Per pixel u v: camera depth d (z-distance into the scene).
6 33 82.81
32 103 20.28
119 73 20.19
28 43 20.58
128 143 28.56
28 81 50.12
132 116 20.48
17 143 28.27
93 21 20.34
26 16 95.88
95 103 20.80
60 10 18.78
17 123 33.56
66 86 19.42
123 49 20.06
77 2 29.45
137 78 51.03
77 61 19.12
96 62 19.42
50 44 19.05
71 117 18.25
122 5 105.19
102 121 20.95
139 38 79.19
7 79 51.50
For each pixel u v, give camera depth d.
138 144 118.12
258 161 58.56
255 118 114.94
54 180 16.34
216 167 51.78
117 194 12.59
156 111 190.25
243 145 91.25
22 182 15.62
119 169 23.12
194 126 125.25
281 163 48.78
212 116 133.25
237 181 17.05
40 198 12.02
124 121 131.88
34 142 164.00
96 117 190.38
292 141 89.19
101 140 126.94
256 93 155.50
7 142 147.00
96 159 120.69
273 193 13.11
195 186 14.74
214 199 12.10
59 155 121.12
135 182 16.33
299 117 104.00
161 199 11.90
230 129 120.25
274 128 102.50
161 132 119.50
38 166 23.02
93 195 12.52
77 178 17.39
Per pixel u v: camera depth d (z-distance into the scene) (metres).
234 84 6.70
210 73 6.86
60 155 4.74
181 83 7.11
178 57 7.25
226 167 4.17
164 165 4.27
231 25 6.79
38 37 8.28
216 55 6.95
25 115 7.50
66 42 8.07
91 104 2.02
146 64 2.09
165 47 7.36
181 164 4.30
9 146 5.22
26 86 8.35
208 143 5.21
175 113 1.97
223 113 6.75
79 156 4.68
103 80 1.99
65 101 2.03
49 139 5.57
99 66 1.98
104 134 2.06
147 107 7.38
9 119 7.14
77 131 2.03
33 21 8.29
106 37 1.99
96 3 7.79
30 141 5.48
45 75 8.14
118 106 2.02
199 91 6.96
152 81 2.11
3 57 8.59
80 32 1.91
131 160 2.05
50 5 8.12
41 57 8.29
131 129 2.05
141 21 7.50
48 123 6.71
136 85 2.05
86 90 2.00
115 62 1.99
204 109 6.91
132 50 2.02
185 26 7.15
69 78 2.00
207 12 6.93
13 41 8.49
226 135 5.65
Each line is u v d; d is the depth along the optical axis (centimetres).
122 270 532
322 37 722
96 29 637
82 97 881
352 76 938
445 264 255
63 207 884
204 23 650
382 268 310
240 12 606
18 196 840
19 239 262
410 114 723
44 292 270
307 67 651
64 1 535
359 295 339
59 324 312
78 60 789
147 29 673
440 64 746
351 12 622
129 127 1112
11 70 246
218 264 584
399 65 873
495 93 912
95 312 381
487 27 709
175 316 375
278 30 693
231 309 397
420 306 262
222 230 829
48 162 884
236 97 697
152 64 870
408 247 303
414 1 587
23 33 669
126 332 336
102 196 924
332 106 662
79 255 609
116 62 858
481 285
◇ ◇ ◇
About this task —
Reproduce the data exactly, character for character.

Response below —
Per pixel u v: camera depth d (z-distance into the scene).
6 33 82.81
32 103 20.28
119 73 20.19
28 43 20.58
128 143 28.56
28 81 50.12
132 116 20.48
17 143 28.27
93 21 20.34
26 16 95.88
95 103 20.80
60 10 18.78
17 123 33.56
66 86 19.42
123 49 20.06
77 2 29.45
137 78 51.03
77 61 19.12
96 62 19.42
50 44 19.05
71 117 18.25
122 5 105.19
102 121 20.95
139 38 79.19
7 79 51.50
For each pixel u v, give camera depth d.
138 144 118.12
258 161 58.56
255 118 114.94
54 180 16.34
216 167 51.78
117 194 12.59
156 111 190.25
243 145 91.25
22 182 15.62
119 169 23.12
194 126 125.25
281 163 48.78
212 116 133.25
237 181 17.05
40 198 12.02
124 121 131.88
34 142 164.00
96 117 190.38
292 141 89.19
101 140 126.94
256 93 155.50
7 142 147.00
96 159 120.69
273 193 13.11
195 186 14.74
214 199 12.10
59 155 121.12
135 182 16.33
299 117 104.00
161 199 11.90
230 129 120.25
274 128 102.50
161 132 119.50
38 166 23.02
93 195 12.52
77 178 17.39
Per pixel u v: camera depth d (z-distance into the scene) (metres).
234 84 6.70
210 73 6.86
60 155 4.74
181 83 7.11
178 57 7.25
226 167 4.17
164 165 4.27
231 25 6.79
38 37 8.28
216 55 6.95
25 115 7.50
66 42 8.07
91 104 2.02
146 64 2.09
165 47 7.36
181 164 4.30
9 146 5.22
26 86 8.35
208 143 5.21
175 113 1.97
223 113 6.75
79 156 4.68
103 80 1.99
65 101 2.03
49 139 5.57
99 66 1.98
104 134 2.06
147 107 7.38
9 119 7.14
77 131 2.03
33 21 8.29
106 37 1.99
96 3 7.79
30 141 5.48
45 75 8.14
118 106 2.02
199 91 6.96
152 81 2.11
3 57 8.59
80 32 1.91
131 160 2.05
50 5 8.12
41 57 8.29
131 129 2.05
141 21 7.50
48 123 6.71
136 85 2.05
86 90 2.00
115 62 1.99
204 109 6.91
132 50 2.02
185 26 7.15
69 78 2.00
207 12 6.93
13 41 8.49
226 135 5.65
Each line is u v d; d is the depth along the optical axis (centimetres).
122 270 532
322 37 722
96 29 637
82 97 881
352 76 938
445 264 255
63 207 884
204 23 650
382 268 310
240 12 606
18 196 840
19 239 262
410 114 723
44 292 270
307 67 651
64 1 535
359 295 339
59 324 312
78 60 789
147 29 673
440 64 746
351 12 622
129 127 1112
11 70 246
218 264 584
399 65 873
495 93 912
95 312 381
487 27 709
175 316 375
278 30 693
231 309 397
420 306 262
222 230 829
48 162 884
236 97 697
152 64 870
408 247 303
414 1 587
23 33 669
126 332 336
102 196 924
332 106 662
79 255 609
116 62 858
481 285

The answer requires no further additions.